START DATA TO USE

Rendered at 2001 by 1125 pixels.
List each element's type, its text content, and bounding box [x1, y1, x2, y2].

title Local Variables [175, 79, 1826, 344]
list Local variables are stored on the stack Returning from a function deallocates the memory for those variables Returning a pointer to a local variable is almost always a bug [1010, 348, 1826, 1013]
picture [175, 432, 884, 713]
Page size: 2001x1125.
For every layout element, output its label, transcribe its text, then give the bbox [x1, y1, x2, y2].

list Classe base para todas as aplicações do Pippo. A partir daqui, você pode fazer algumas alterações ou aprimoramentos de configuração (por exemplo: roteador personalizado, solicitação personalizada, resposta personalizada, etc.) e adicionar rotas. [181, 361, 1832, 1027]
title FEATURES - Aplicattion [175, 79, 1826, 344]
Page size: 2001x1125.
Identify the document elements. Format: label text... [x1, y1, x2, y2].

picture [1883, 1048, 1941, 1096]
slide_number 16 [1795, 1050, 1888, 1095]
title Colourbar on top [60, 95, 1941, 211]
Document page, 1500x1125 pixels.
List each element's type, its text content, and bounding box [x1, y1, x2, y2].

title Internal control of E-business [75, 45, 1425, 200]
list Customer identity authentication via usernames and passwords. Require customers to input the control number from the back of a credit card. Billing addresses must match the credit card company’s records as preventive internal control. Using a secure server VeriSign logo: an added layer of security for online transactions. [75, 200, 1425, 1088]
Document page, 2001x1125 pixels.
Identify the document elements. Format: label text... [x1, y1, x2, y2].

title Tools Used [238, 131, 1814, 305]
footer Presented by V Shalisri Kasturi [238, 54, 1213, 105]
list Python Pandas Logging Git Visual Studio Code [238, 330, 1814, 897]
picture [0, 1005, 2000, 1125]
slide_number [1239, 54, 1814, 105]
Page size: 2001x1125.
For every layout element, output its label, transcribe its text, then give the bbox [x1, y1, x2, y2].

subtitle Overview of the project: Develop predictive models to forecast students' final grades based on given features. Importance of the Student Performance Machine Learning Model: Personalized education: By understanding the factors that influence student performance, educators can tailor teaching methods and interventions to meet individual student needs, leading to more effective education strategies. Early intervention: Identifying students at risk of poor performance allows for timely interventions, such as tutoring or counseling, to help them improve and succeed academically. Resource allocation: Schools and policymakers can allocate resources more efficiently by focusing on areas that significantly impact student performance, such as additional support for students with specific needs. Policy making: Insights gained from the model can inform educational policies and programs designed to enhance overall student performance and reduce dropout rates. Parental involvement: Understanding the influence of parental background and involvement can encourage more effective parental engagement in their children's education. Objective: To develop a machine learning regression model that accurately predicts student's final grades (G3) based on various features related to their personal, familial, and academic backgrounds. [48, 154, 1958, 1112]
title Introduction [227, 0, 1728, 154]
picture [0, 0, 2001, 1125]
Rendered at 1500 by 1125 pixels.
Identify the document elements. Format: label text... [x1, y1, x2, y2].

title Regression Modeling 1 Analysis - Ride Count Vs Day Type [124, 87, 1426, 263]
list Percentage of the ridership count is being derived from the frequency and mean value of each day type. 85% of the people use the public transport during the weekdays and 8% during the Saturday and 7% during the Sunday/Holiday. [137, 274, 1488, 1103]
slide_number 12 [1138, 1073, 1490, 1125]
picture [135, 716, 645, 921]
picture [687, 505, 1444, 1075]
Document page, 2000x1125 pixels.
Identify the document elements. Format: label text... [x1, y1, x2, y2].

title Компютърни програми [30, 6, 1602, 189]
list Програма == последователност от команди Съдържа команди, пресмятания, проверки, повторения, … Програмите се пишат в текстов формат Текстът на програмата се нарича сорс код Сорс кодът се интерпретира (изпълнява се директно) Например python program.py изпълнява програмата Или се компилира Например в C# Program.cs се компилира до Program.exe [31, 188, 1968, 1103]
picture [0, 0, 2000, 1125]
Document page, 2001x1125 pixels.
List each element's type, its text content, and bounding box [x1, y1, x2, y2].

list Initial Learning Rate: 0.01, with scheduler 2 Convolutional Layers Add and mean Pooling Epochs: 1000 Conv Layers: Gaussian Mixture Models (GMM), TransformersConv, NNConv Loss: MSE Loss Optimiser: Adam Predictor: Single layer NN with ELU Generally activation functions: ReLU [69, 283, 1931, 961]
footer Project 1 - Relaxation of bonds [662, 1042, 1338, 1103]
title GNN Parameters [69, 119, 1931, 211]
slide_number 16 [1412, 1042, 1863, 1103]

END DATA TO USE

* **ASSIGNED TASK**: Search the data for the string "Rendered" and copy each line where it appears.

* **ANSWER TO THIS TASK**:
Rendered at 2001 by 1125 pixels.
Rendered at 1500 by 1125 pixels.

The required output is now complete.